C’est avec Vivaldi Variations, une double création signée par le Luxembourgeois Jean-Guillaume Weis et l’Italien Mauro Astolfi, qu’a été lancée la saison du Grand Théâtre. Les deux spectacles (tous deux d’une durée de 45 minutes) se sont déployés sur la grande scène pour une soirée placée sous le signe de la rencontre. Rencontre entre la danse et la musique, entre deux chorégraphes contemporains et le compositeur baroque auquel ils rendent hommage, entre la compagnie italienne Spellbound Contemporary Ballet et l’Orchestre de Chambre du Luxembourg dirigé par Jean Halsdorf.
En première partie, Mauro Astolfi a proposé Vivaldiana en partant d’épisodes et d’anecdotes (pas toujours compréhensibles) qui ont émaillé la vie (musicale et religieuse) de Vivaldi. Le spectacle s’ouvre sur un solo : un danseur tout de blanc vêtu entre en scène, il est seul et regarde au loin comme s’il cherchait quelqu’un ou quelque chose... le silence règne. Une image de solitude qui contraste avec l’énergie dégagée au fil des scènes collectives qui s’enchaînent ensuite à un rythme soutenu sur un florilège de musiques du grand Vivaldi finement restituées par l’OCL. Entre mouvements harmonieux et gestes désarticulés, technique classique et jeu acrobatique, les danseurs évoluent à vive allure sur une scène qui restera nue (juste deux rangées de projecteurs à ses extrémités). La succession des tableaux est rythmée par de beaux jeux de lumière (signés par Marco Policastro) qui traduisent le passage du temps, les couleurs de la journée, les saisons de la vie. Des figures de groupe (dont ces lignes récurrentes de danseuses et danseurs qui se font face ou se croisent) se forment et se décomposent, les silhouettes se mêlent et se détachent, les corps s’enlacent ou s’accrochent. Une performance virtuose que ce Vivaldiana, qui pourtant manque peut-être un peu de respirations et d’onirisme.

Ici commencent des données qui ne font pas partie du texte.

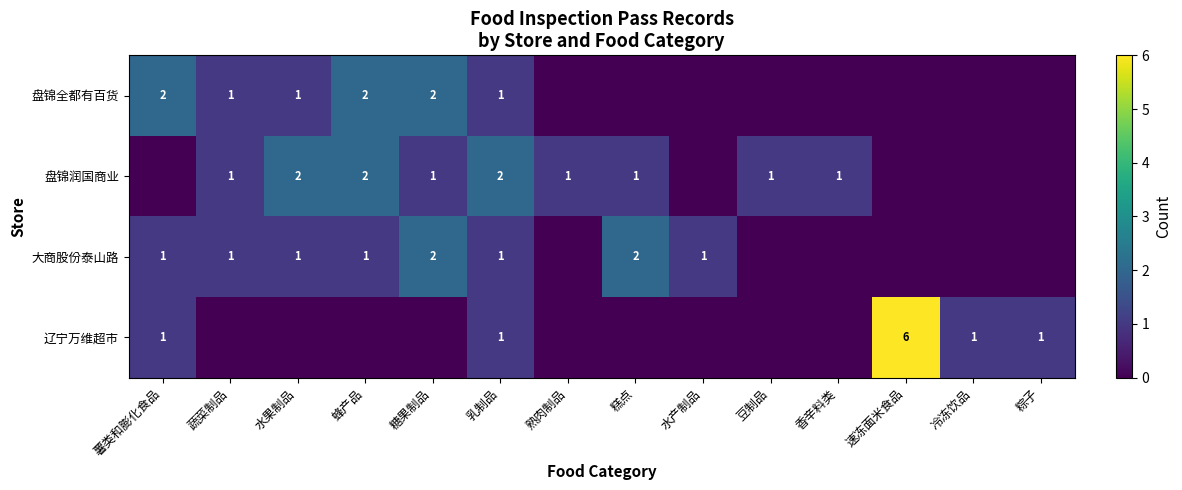

How many values in 大商股份泰山路 are above zero?

8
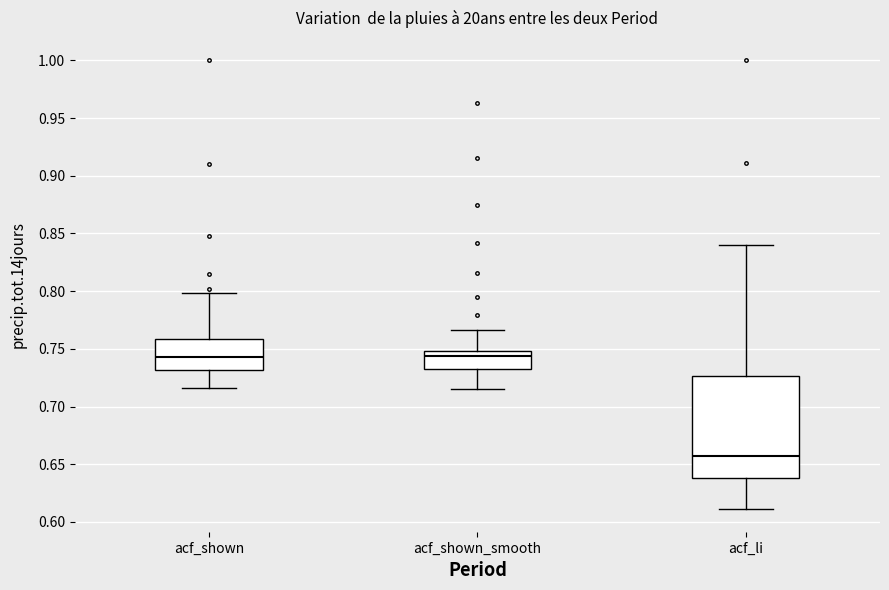

Comparing the boxes themselves (not the whiskers), which one is the tallest?

acf_li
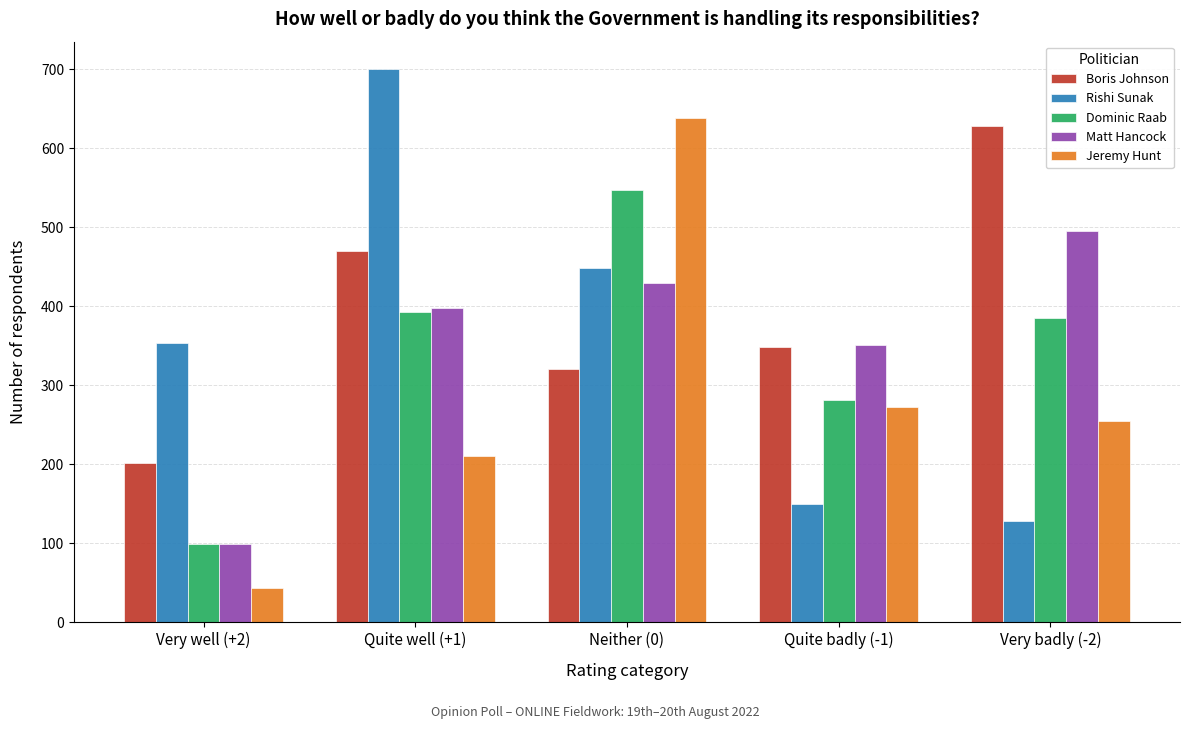

Read the Dominic Raab value at Very well (+2), to the nearest 10.

100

Plus poétique, Seasons a su séduire le public. Un an après avoir présenté Driven, Jean-Guillaume Weis (qui a fêté ses cinquante ans) revient au Grand Théâtre avec une toute autre proposition, pour laquelle il a délaissé son habit de danseur et mis entre parenthèses les questions autobiographiques. Seasons se donne comme une relecture librement inspirée des concertos pour violon que sont les fameuses Quatre saisons de Vivaldi, mais à partir de la musique revisitée avec originalité en 2012 par Max Richter connu pour ses collaborations avec des chorégraphes de renom comme Wayne McGregor. Seasons, ode à la nature, à ses cycles et à ses humeurs, s’ouvre (et se fermera) sur une sorte de parterre de gros bonbons de toutes les couleurs dissimulant les danseurs. Peu à peu, l’imposant dispositif scénique (de Mélanie Planchard) s’anime, les bonbons se métamorphosent en rideau de feuilles chatoyantes ou forêt de papillons aux mille et un reflets, permettant aux danseurs de jouer autour et avec, de se cacher, de se dévoiler. Sur cette musique aux accents répétitifs, tantôt en accord, tantôt en rupture, le chorégraphe fait alterner scènes de groupe et tableaux intimistes, énergie collective et souffle individuel. Aux envolées lyriques répondent les mouvements saccadés qui semblent être la marque de fabrique de la compagnie de danse. Au fil de Seasons, certaines images reviennent comme celles où les neuf danseurs et danseuses se retrouvent en couples laissant toujours un des leurs en marge de la ronde. Solitude, exclusion, difficulté d’avancer, chute et réveil du corps et de la nature, mélancolie… autant de thèmes chers à Jean-Guillaume Weis développés avec la liberté de ton qu’on lui connaît dans cet émouvant dialogue avec Vivaldi/Richter.